We are proud to have received the commendation from the FDA, who noted “the Pfizer-BioNTech COVID-19 Vaccine development has ensured the highest compliance and quality standards while progressing expeditiously to address this urgent and unmet medical need”. This endorsement should help the industry overcome any reservations around the use of technology and remote monitoring.

What can be done to further transform clinical research in the UK for the better?

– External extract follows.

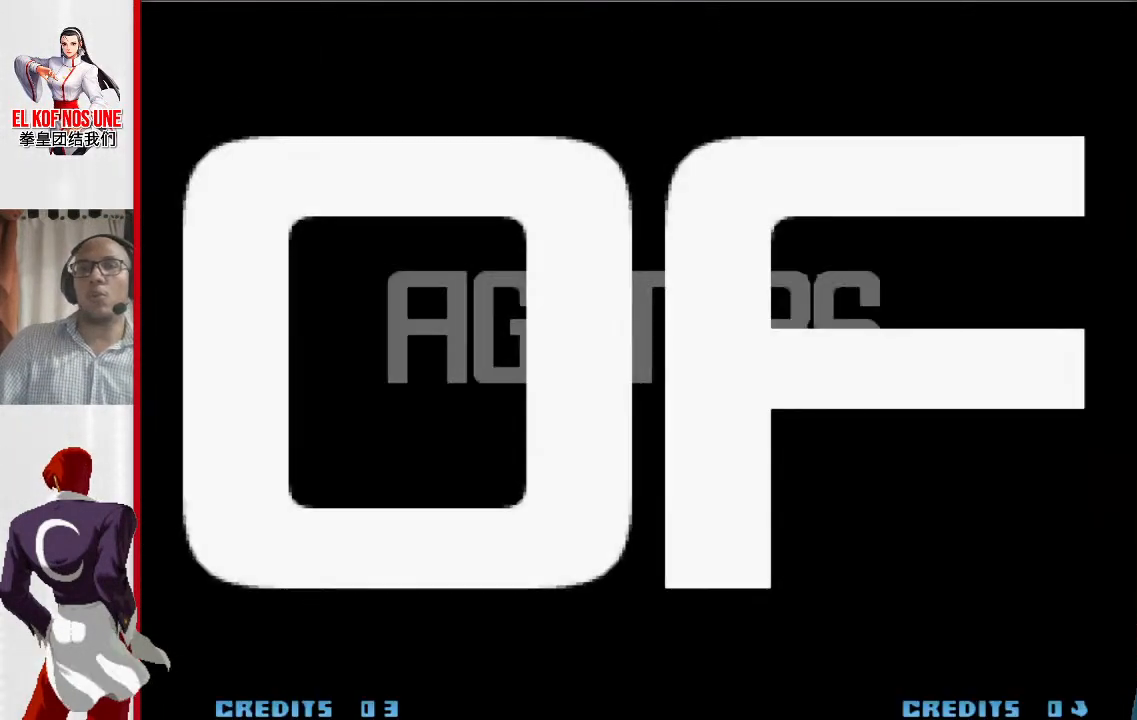
{"buttons": [], "left_stick": "center", "events": []}
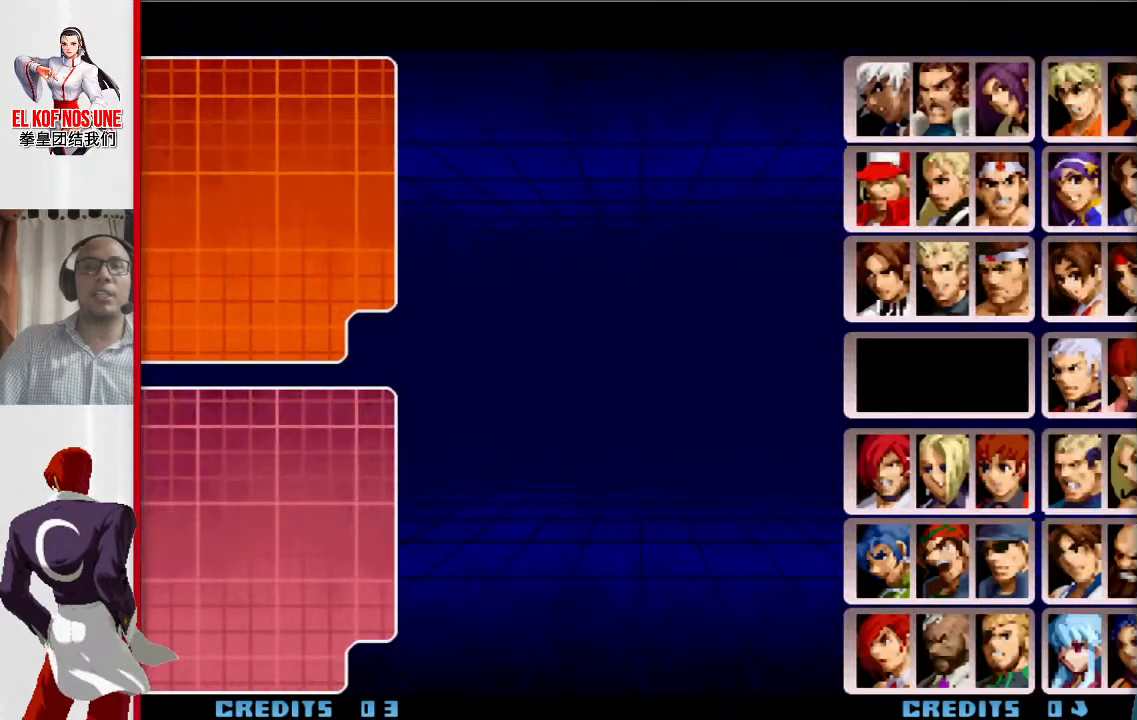
{"buttons": [], "left_stick": "center", "events": []}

There are a number of potential transformations to come out of what was a difficult 2020. First, we could be entering an era of expedited drug development with new cutting-edge drug synthesis – for example, new mRNA technology appears to be very effective, opening the door to new treatments in other clinical areas, including immuno-oncology. Decentralised and hybrid clinical trial designs also open the possibility of greater participation in clinical trials and hence improved diversity in patient populations. Finally, the acceptance and application of digital technology to clinical trial monitoring and management has taken a leap forward and the opportunity to consolidate and integrate this into our normal processes must be taken in order to move the industry forward.

What keeps you awake at night?

The industry’s focus on the pandemic is right, and I am very proud of my ICON colleagues and our partners over what has been achieved. However, I do think about all the other trials in life-threatening diseases and when the pandemic is brought under control, I hope we can all apply the same spirit and drive to speed up drug development and help to bring some of these much-needed treatments to market faster.